BEGIN Dataset entries

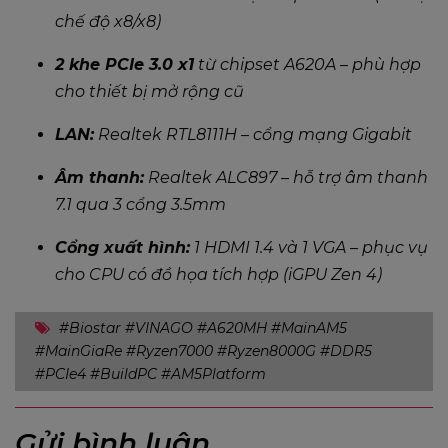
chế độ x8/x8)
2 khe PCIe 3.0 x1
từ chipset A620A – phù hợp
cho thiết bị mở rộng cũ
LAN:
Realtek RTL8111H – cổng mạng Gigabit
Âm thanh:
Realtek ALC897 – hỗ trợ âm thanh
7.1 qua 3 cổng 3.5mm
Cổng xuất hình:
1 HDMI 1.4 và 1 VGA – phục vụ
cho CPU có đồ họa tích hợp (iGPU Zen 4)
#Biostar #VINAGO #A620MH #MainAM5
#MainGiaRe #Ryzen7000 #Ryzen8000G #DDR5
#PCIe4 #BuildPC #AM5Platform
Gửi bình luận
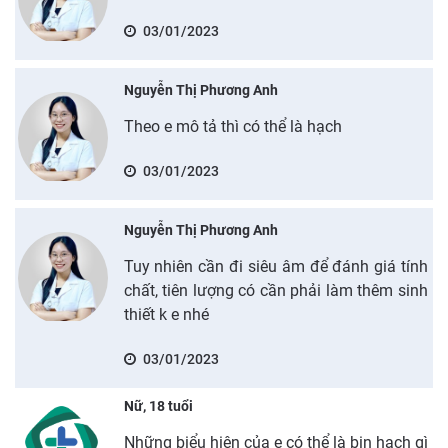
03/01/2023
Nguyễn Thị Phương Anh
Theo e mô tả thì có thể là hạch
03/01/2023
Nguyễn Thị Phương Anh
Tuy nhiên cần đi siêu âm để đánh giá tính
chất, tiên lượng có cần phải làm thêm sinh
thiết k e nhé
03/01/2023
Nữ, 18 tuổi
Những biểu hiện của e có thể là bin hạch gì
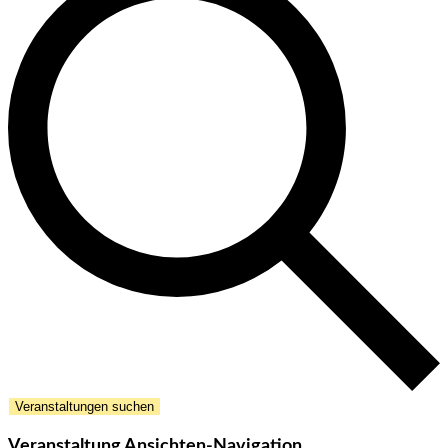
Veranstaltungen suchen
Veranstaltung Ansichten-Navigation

END Dataset entries

Only lines that include "hạch" belong in the answer; return them from the entries above.

Theo e mô tả thì có thể là hạch
Những biểu hiện của e có thể là bin hạch gì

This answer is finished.